Yes, the cover says it all. We get more of the same. And I’m conflicted. Because more of the stuff I like is good, isn’t it? Well, yes and no. It’s book 6 and I think it’s been going long enough for one story arch to conclude (even taking into account that book 5 was a break from the main story). Unless a game changer happens. Here…we learn some important things, but for me it felt like the author just delays the resolution. He could have done a few more “case of the week” books earlier, but now I demand answers. And for the main protagonist to grow a bit. Having his ass handed to him by same people using same tricks…
Ok, there is no good way to do it without SPOILERS. So – if you wonder whether to start the series at all, one – do, it’s great, two – click on the links from my first paragraph. From now on, reading is only safe for people who know books 1-5. And, to think about, first few Harry Dresden books.
No one gets the pacing of a long urban fantasy series as right as Jim Butcher.
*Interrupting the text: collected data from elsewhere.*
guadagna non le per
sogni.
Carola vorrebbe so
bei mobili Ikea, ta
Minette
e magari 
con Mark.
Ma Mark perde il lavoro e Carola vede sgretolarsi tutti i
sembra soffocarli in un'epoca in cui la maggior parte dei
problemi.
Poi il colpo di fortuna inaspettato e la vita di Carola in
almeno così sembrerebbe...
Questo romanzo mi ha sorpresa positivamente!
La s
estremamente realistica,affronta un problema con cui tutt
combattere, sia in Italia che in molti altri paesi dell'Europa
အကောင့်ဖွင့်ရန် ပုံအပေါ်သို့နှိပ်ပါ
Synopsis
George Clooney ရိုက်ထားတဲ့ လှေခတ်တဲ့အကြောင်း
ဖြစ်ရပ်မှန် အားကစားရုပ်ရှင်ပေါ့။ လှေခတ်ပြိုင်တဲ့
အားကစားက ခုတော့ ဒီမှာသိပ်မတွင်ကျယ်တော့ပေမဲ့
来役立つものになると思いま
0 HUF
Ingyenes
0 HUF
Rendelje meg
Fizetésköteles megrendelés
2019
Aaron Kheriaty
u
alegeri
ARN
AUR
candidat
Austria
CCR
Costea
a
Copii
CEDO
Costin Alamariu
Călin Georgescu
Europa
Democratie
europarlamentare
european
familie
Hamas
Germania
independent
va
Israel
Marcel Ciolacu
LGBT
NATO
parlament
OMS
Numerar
Dresden Files takes us on a journey with a wizard who starts near the bottom, weak and alone, and systematically gets stronger while constantly making new friends and enemies. Butcher knows when to change the game, make his hero advance in the world and take on larger targets. In his book 6 Harry saves his brother and learns a few things about the big picture, but we are still in the early stages of the main story.
Peter Grant is still a constable and it feels rather silly considering his de facto role as half the UK’s supernatural police force. And the main antagonist of the series is behind just about every case he gets, with the established pattern of you win some, you lose some at the end of every novel. I like Peter, he’s smart, humble, and tries really hard, but when another suspect escapes while he throws sarcastic comments at them…
I enjoy it for the most part, but I believe the revelations of this book should have been given to us two instalments ago and by now we should either have the final resolution or (as I suspect will be the case) learn that the real problem is even bigger. There are pretty obvious hints, but it goes on too long.
And I don’t want Peter to become super-powerful and win every fight, what would be the fun of that, but I will eventually demand an explanation as to why Leslie is able to advance so much quicker. Evade him every time and allowing him to walk away only because of some sentiment. Peter is supposed to be special, after all he is the first pupil Nightingale takes in decades.
A new faction is introduced, female Newtonian practitioners, and guess who is more able, knows more secrets and gets the prize of the week…
I want Peter Grant to graduate, and soon.
To justify my score:
I have to add that the book is a pleasure to read (or listen to). And a few of my recent encounters with urban fantasy where much worse. So – I still like Peter Grant for all the reasons I listed in my initial review, but I expect him to do better next time 🙂
4 thoughts on “Ben Aaronovitch, The Hanging Tree (2016)”
Coupled with what I think about the previous couple of books it really does sound concerning. By the way, I think we all know that it will be Leslie who will hand the Faceless Man his ass in a double-triple agent arch 😛 So it figures that Peter cannot get any better – he needs to be still only mediocre to justify that plot resolution, which should have happened at least two books ago… 😉
All things considered, I will probably read the book, but I won’t exactly wait with a bated breath for the next installments… It simply gets more and more boring – always a bad sign.